3.   Conflito conhecido e dirimido, cabendo à suscitada prosseguir na investigação.

 

1) Relatório.

Trata-se de conflito negativo de atribuições, figurando como suscitante o DD. 23º Promotor de Justiça de Santos (Pessoa Portadora de Deficiência) e como suscitada a 18º Promotora de Justiça de Santos (Saúde Pública), relativamente ao feito em epígrafe (Peças de Informação n. 66.0426.0009895/2012-9).

Originou-se o presente procedimento de Ofício encaminhado pelo Juízo de Direito da 1ª Vara da Família e das Sucessões de Santos (Ofício n. 2679/2012), com cópias de fls. 02/06, 86/90, 95/97, 107/108, 115, 117/118 e 137/138, referente ao Processo n. 562.01.2011.049292-1, em que Maria Aparecida do Nascimento moveu em face de Cleide da Luz Nascimento.

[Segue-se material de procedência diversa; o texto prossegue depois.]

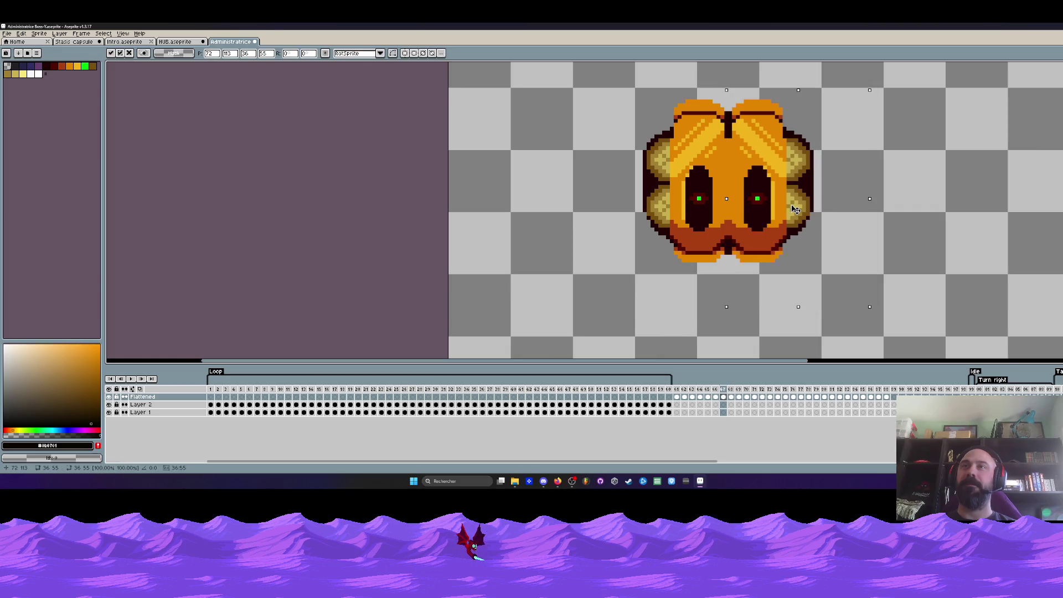
{"action": "key", "text": "ctrl+d"}
{"action": "key", "text": "Return"}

De plano determinou-se a distribuição dos autos ao membro do Ministério Público com atribuição na área da Saúde Pública (fl. 02).

Nos termos da manifestação de fls. 158/169, a 18º Promotora de Justiça de Santos, ora suscitada, declinou da atribuição e determinou a redistribuição do procedimento à Promotoria de Justiça das Pessoas com Deficiência, argumentando, em síntese, o seguinte:

(a) Não há precedentes de propositura de ação de interdição por parte das Promotorias de Justiça da Saúde Pública;

(b)        A situação de risco em que se encontra a incapaz decorre da ausência de representante legal e não de deficiência de serviços públicos na área da saúde; trouxe precedente nesse sentido (CAC n. 164.496/2012);

(c) A deficiência mental constitui-se, como o próprio nome diz, em deficiência.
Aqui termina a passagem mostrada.